→ **To-do item**
Reproduce the music blog post about Bart Budwig below in full, word for word.

→ **Extracted text**
↓↓↓

Subscribe - enter your email below

Monday, January 13, 2020

featuring the very best of americana, and roots music
January 12, 2020
Scott Foley, purveyor of dust

Last April it happened with Daniel Norgren.  The eclectic Swedish roots artist broke onto my field of vision last year, several records into his career.  I like to think I keep pretty close tabs on who's doing what, where, but there's only so much space in my restless ears.  Now the same has happened with Bart Budwig, an Oregon resident who recorded his debut collection more than a decade ago. The discerning Fluff & Gravy label will be releasing Budwig's Another Burn On the Astroturf on January 24, assuring that those of us with short attention span have even less of an excuse to plead ignorance.

↑↑↑

→ **Exercise data**
↓↓↓

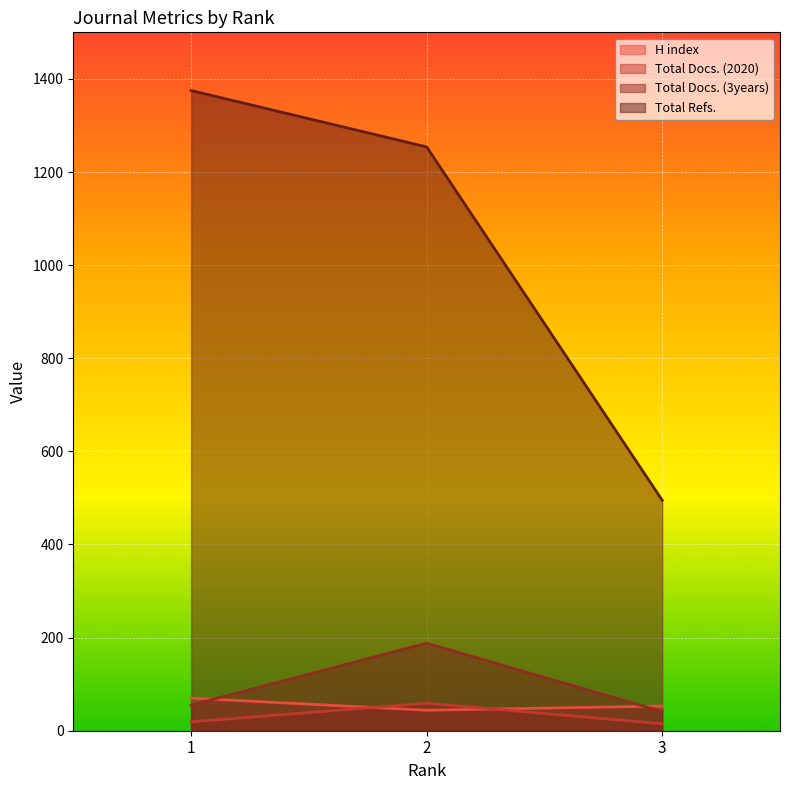

At which label does H index reach its peak?

1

↑↑↑

→ **Result of this exercise**
Subscribe - enter your email below

Monday, January 13, 2020

featuring the very best of americana, and roots music
January 12, 2020
Scott Foley, purveyor of dust

Last April it happened with Daniel Norgren.  The eclectic Swedish roots artist broke onto my field of vision last year, several records into his career.  I like to think I keep pretty close tabs on who's doing what, where, but there's only so much space in my restless ears.  Now the same has happened with Bart Budwig, an Oregon resident who recorded his debut collection more than a decade ago. The discerning Fluff & Gravy label will be releasing Budwig's Another Burn On the Astroturf on January 24, assuring that those of us with short attention span have even less of an excuse to plead ignorance.